By Patrick Smithhttp://www.salon.com/tech/col/smith/2006/05/19/askthepilot186/print.htmlSnip:
The terrorist pilots lacked the skill and training to fly jetliners into their targets.
This is an extremely popular topic with respect to American 77. Skyjacker Hani Hanjour, a notoriously untalented flier who never piloted anything larger than a four-seater, seemed to pull off a remarkable series of aerobatic maneuvers before slamming into the Pentagon. The pilots of American 11 and United 175 also had spotty records. They should have had great difficulty navigating to New York City, and even greater difficulty hitting the twin towers squarely. To bolster their belief that the 19 skyjackers were Oswaldian pawns, the conspiracy-mongers invoke impressive-sounding jargon and fluffery about high-tech cockpits, occasionally trundling out testimony from pilots.
Reality: As I've explained in at least one prior column, Hani Hanjour's flying was hardly the show-quality demonstration often described. It was exceptional only in its recklessness. If anything, his loops and turns and spirals above the nation's capital revealed him to be exactly the shitty pilot he by all accounts was. To hit the Pentagon squarely he needed only a bit of luck, and he got it, possibly with help from the 757's autopilot.
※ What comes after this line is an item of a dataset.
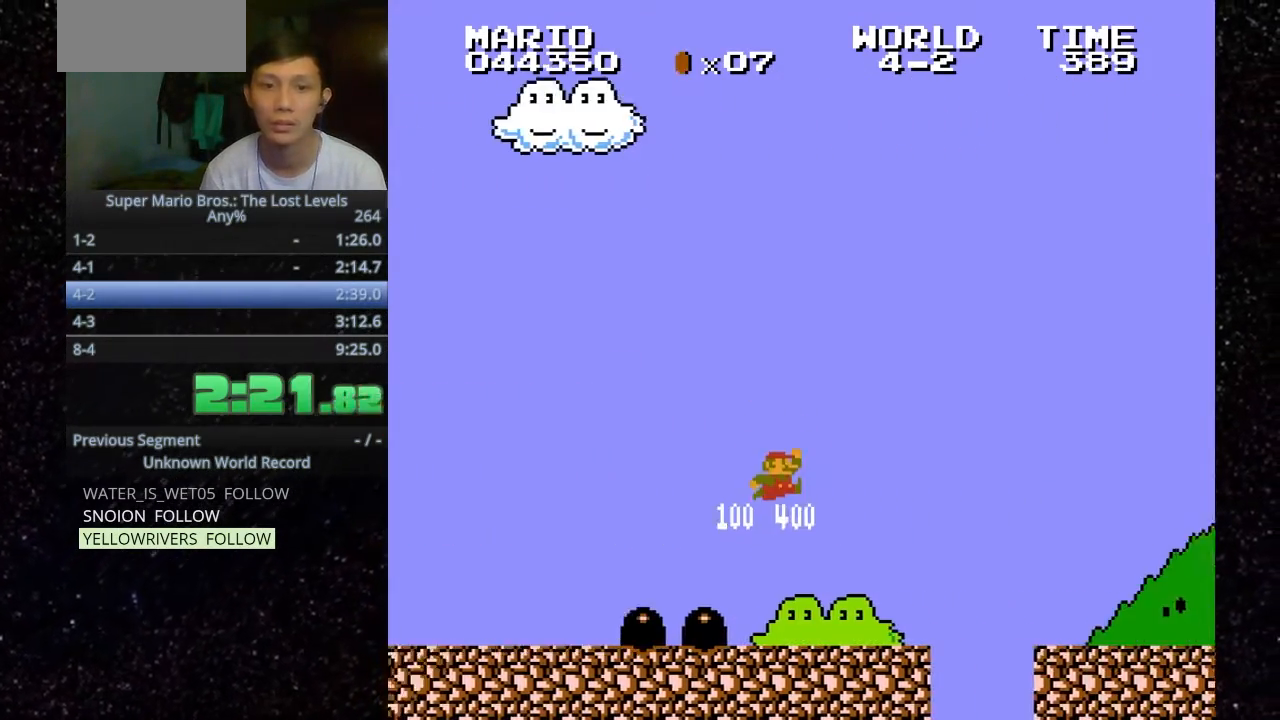
{"keys": ["h", "o"], "events": [[333, ".", "down"], [367, ".", "up"]]}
Striking a stationary object -- even a large one like the Pentagon -- at high speed and from a steep angle is very difficult. To make the job easier, he came in obliquely, tearing down light poles as he roared across the Pentagon's lawn. It's true there's only a vestigial similarity between the cockpit of a light trainer and the flight deck of a Boeing. To put it mildly, the attackers, as private pilots, were completely out of their league. However, they were not setting out to perform single-engine missed approaches or Category 3 instrument landings with a failed hydraulic system. For good measure, at least two of the terrorist pilots had rented simulator time in jet aircraft, but striking the Pentagon, or navigating along the Hudson River to Manhattan on a cloudless morning, with the sole intention of steering head-on into a building, did not require a mastery of airmanship. The perpetrators had purchased manuals and videos describing the flight management systems of the 757/767, and as any desktop simulator enthusiast will tell you, elementary operation of the planes' navigational units and autopilots is chiefly an exercise in data programming. You can learn it at home. You won't be good, but you'll be good enough.
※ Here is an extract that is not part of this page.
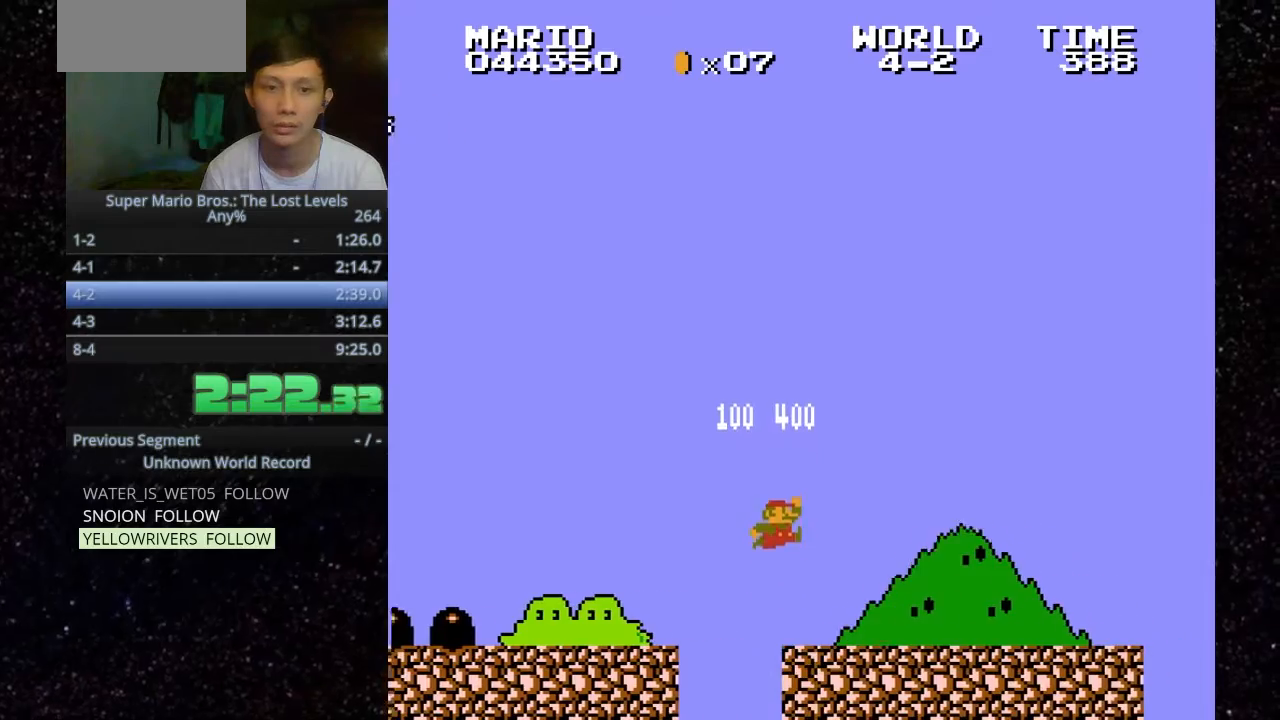
{"keys": ["h", "o"], "events": []}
"They'd done their homework and they had what they needed," says a United Airlines pilot (name withheld on request), who has flown every model of Boeing from the 737 up. "Rudimentary knowledge and fearlessness."..... "As everyone saw, their flying was sloppy and aggressive," says Michael (last name withheld), a pilot with several thousand hours in 757s and 767s. "Their skills and experience, or lack thereof, just weren't relevant."
"The hijackers required only the shallow understanding of the aircraft," agrees Ken Hertz, an airline pilot rated on the 757/767. "In much the same way that a person needn't be an experienced physician in order to perform CPR or set a broken bone."
That sentiment is echoed by Joe d'Eon, airline pilot and host of the "Fly With Me" podcast series. "It's the difference between a doctor and a butcher," says d'Eon.